In listening to Bryan's song, I can't help but to think about how so many people make the conscious effort to bring hate and sorrow into the world. The choice of how are you are in this world is totally up to you.

Everything can be taken from a man or a woman but one thing: the last of human freedoms to choose one's attitude in any given set of circumstances, to choose one's own way. 
-- Viktor Frankl
Choose wisely.

Happy Holidays.

Sunday, May 13, 2012

The Human Costs of Reparative Therapy

Have you hear about the so-called reparative therapy, in which unethical therapists attempt to change the sexual orientation of a person? Check out here and here if you are outraged and want to stand up for love, compassion, and what is right.


Sunday, December 4, 2011

Middle School is Rough

This morning I came across this clip of Jonah Mowry. In disembodied academic conversations about bullying, or in the disassociated way politicians often speak about it, we forget about the very real impact bullying has on real people. It's worth watching.

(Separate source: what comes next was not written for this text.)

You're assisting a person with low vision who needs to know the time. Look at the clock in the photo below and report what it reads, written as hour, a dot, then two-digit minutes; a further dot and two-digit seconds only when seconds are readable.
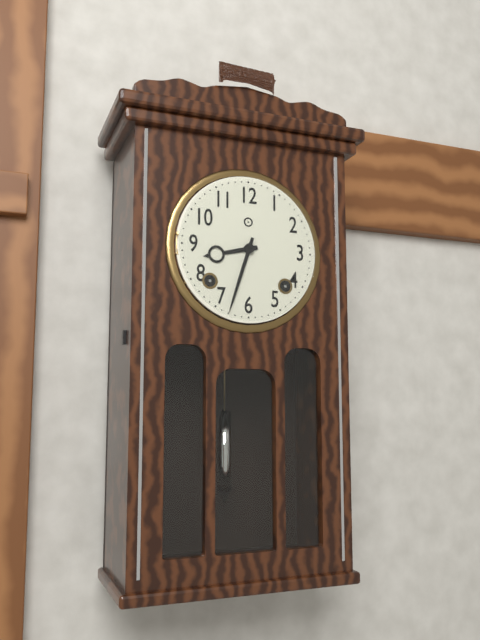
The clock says 8.33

Here, by the way, is just one example of how politicians obscure the personal dimension of the impact of bullying to further a particular agenda.

Saturday, April 2, 2011

Forgotten History

I recently came across a link to the London Science Museum on the Mind Hacks blog. It lead to an interesting morning clicking around looking at all sorts of medical oddities. Where else would I be able to find a diorama of Dr. Lister's ward where he pioneered modern antiseptic techniques? Perhaps you are interested in something older? How about a different diorama depicting the removal of a cataract in 11th century Persia? If that one didn't make you flinch how about an antique dentist chair? There is the interesting (antique acupuncture needles) and the gory (a German amputation knife). Have more prurient interests? How about a reusable condom that needed to be washed, powdered, and dried flat? How about an electric "massager" circa 1913 that physicians used to treat "hysterical" women. Talk about forgotten history!

Of particular interest to me were two grave markers in the London Science Museum collection. These markers came from a place first opened in 1765 as the House of Industry for Looes and Wilford Incorporated Hundreds (a work house for the poor), named the Suffolk County Lunatic Asylum in 1827, renamed again the Suffolk District Asylum in 1906, and then called St. Audry's Hospital for Mental Diseases from 1917 until it closed in the 1990s. The grounds are rather pretty.

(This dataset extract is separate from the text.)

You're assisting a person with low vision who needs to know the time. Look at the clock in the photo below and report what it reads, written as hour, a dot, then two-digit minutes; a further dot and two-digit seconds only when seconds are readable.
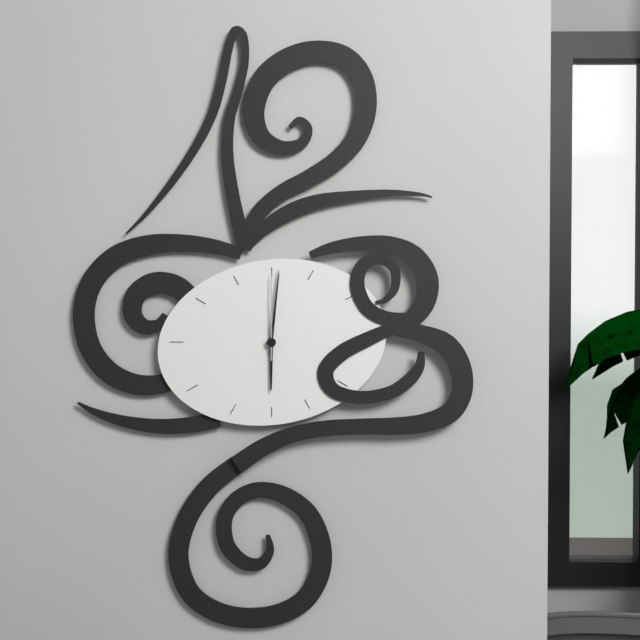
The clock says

Some people spent most--if not their entire--lives in this hospital. They grew up, aged, and died on the grounds of this hospital. The only memory that remains of them are numbered metal grave markers. Recently even the markers were removed when workers came in to renovate the old asylum grounds into a golf course. The surviving buildings have been converted into residences.

There was no record left of these human beings. No mention of their hopes and dreams or their struggles and pains. Reduced to small rusted metal crosses with an embossed number, these people disappeared. I wish there was some way I could reach back in time and let the persons now known as #325 and #1587 know that they were valuable just because they were.

I can't do that. None of us can. We cannot travel back in time and we cannot right what has been made wrong. We can remember the past to honor those who were thrown away. For example, there is a website that collects and chronicles the experiences of workhouses in the United Kingdom.

We can treat each person like they matter--with dignity, respect, and honor. Can you try that today?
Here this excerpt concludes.